Dia pun mempertanyakan, jika dalam perusahaan yang di kelilingi stakeholder tersebut apakah memperebutkan uang tunai hingga menyoal terkait tahun politik. “Perusahaan batubara diduga di kelilingi banyak stakeholder, adakah perebutan tunai? Apakah ini erat hubungannya dengan tahun-tahun politik terkini?,” ujarnya.

Sehingga menurut dia, terdapat dampak nominalnya terhadap perekonomian Indonesia, terlebih karena industri batubara saat ini lesu. “Jadi kemungkinan risiko macet akan tinggi. Penegak hukum akan dilibatkan kalau ada anomali. Maka harus diawali dengan audit lebih dulu,” tuturnya.
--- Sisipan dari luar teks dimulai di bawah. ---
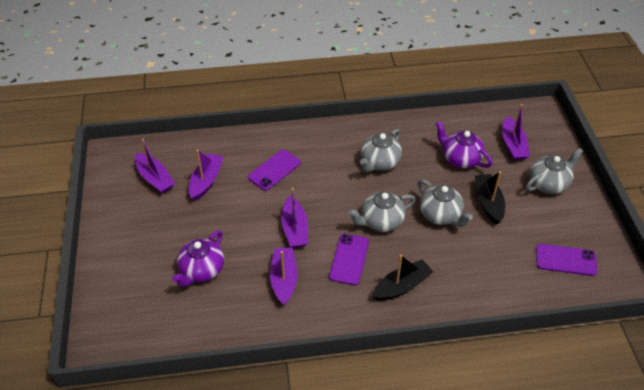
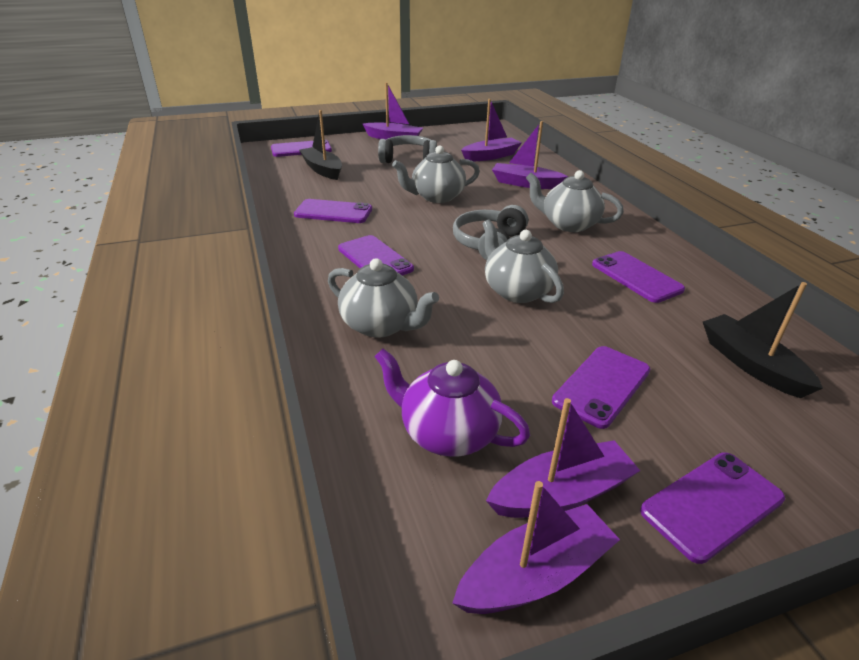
grey headphones: 0 -> 2
purple phone: 3 -> 6
purple teapot: 2 -> 1

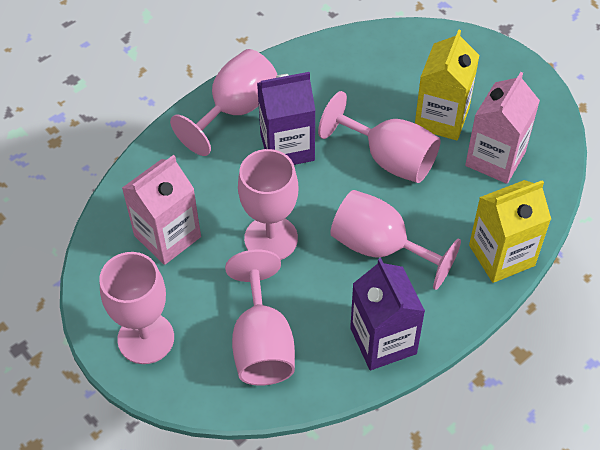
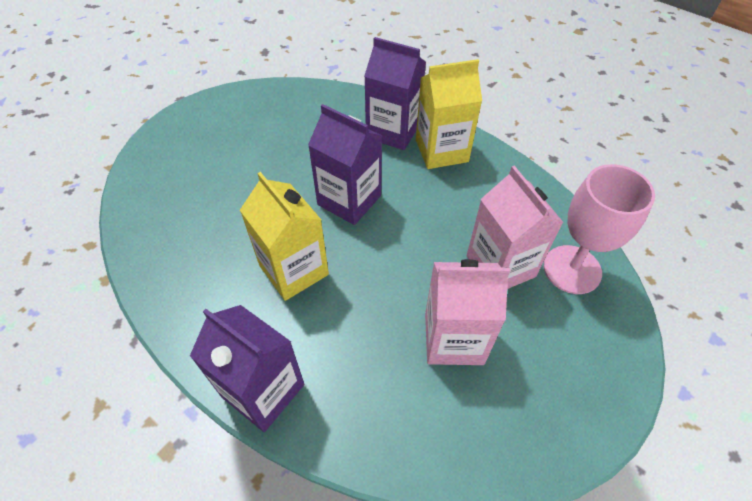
pink goblet: 6 -> 1
purple carton: 2 -> 3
“Teriakan seperti ini ada baiknya muncul untuk meningkatkan tata kelola bank yang memberikan pinjaman kredit untuk lebih baik. Watchdog diperlukan di setiap korporasi. Itu akan membangun kewaspadaan manajemen.”

Konsultan Bisnis Digital dan Metaverse Tuhu Nugraha menyebut bahwa isu tersebut menarik karena ada sisi positif dari media sosial yaitu jadi bagian dari sistem kontrol seperti media dan jurnalis.

“Media sosial jadi alat suara publik untuk partisipasi dan melakukan pengawasan, walaupun secara esensi yang disuarakan benar atau salah,” kata Tuhu. 

Dalam trending topic secara matematika yakni ketika banyak yang nge-tweet. “Itu bisa organik, banyak yang ikut menyuarakan dan ngomongin untuk mencuri perhatian publik terutama ke media,” ujarnya.